A partir dos anos 50 e 60, novas facetas da moral vigente fecham as portas a uma série de temas. A homossexualidade é tratada como um mal a ser destruído. Porém, mais uma vez por caminhos sinuosos e metafóricos, uma grande quantidade de filmes é produzida, muitos dos quais com forte tendência homófoba que, no entanto, seja pela beleza em si, seja pelo ultrapassar fronteiras e intenções d’Arte se transformam em grandes clássicos onde a intolerância é substituída pela humanidade das personagens. Mas, mesmo assim, essas personagens têm na sua totalidade um final trágico e pleno de culpa. Poderemos desfrutar alguns exemplos como: The Rope, Suddeniy Last Summer, Les Diaboliques, The Chiidren’s Hour, The Damned, Saio o les 120 Gioenate di Sodoma, entre outros.
Em 1970, The Boys in the Band, um exemplo antológico e fundamental, mostra pela primeira vez uma nova visão do homossexual, agora mais global, mais social, e independentemente do sofrimento atávico, um grande passo foi dado.
Os anos 80 são marcados como os anos da SIDA e da afirmação, grandes biografias como The Naked Civil Servant, Mishima ou ensaios de fotografia como Sebastiane.
A reafirmação e o orgulho fundamentam-se nos anos 90, e aqui está a nossa grande aposta, pois vale a pena salientar que alguns dos filmes seleccionados serão exibidos pela primeira vez em Portugal.São uma grande quantidade de documentários, desde os que ensinam às pessoas como se hão de defender deste mal, como Red Light, Green Light, aos politizados como Wigstock, Paris is Burning, Queer Son, Eurogayvision, Spikes and Heels, aos antológicos como The CeIluloid Closet e A Bit of Scarlet, e as fantásticas vidas e obras de figuras como Tom of Finland, Gertrud Stein, Tiny Davis e Ruby Lucas.

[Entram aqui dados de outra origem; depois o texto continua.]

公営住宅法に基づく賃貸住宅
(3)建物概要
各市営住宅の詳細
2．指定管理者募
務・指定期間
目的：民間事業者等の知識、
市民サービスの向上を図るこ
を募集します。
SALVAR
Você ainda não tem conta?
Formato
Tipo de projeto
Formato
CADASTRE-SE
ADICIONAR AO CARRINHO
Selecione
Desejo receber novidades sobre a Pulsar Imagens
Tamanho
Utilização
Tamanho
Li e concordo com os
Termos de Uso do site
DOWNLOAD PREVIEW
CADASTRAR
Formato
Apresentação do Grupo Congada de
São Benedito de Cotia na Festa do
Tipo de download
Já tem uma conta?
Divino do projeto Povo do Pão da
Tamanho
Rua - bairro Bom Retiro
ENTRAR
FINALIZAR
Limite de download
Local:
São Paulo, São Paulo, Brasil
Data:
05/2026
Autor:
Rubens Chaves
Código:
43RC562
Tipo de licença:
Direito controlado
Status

Apresentamos ainda preciosidades como Un Chantd’Amourde Jean Genet, Couch de Andy Warhol e Scorpio Rising de Kenneth Anger.
Finalmente, um espaço dedicado ao cinema português, com as obras de realizadores como Joaquim Pinto, Nuno Leonel, Joaquim Leitão, Margarida Cardoso e João Pedro Rodrigues.

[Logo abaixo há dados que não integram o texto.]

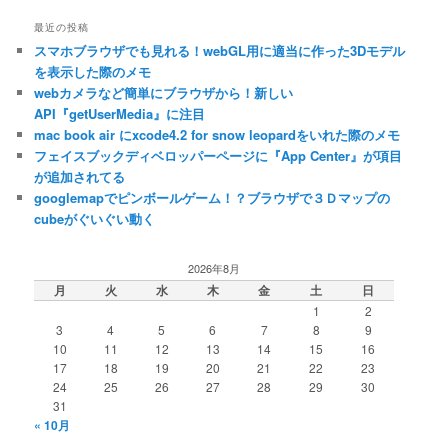
ゴ
最近の投稿
リ
スマホブラウザでも見れる！webGL用に適当に作った3Dモデル
ー
を表示した際のメモ
webカメラなど簡単にブラウザから！新しい
API『getUserMedia』に注目
mac book air にxcode4.2 for snow leopardをいれた際のメモ
フェイスブックディベロッパーページに『App Center』が項目
が追加されてる
googlemapでピンボールゲーム！？ブラウザで３Ｄマップの
cubeがぐいぐい動く
2026年8月
月
火
水
木
金
土
日
1
2
3
4
5
6
7
8
9
10
11
12
13
14
15
16
17
18
19
20
21
22
23
24
25
26
27
28
29
30
31
« 10月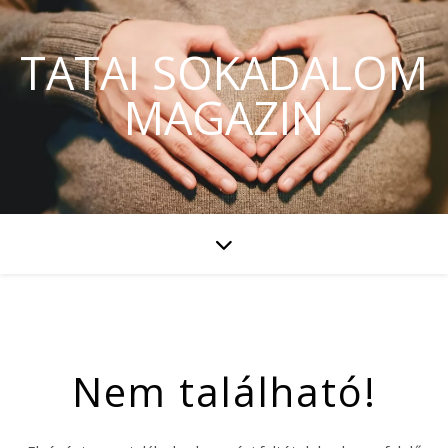
TATAI SOKADALOM
MAGAZIN
Nem található!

Este festival não visa atingir apenas a população homossexual, mas toda a gente. O nosso grande objectivo é abrir um caminho onde a cultura gay e lésbica, nos seus mais altos padrões, possam com dignidade e beleza atenuar as diferenças, os preconceitos, com a humanidade necessária e todo o amor que nos cabe dedicar. Espero, sobretudo, que o l° Festival de Cinema Gay e Lésbico de Lisboa, nos propicie duas semanas de reflexão, análise, orgulho, muito prazer e divertimento.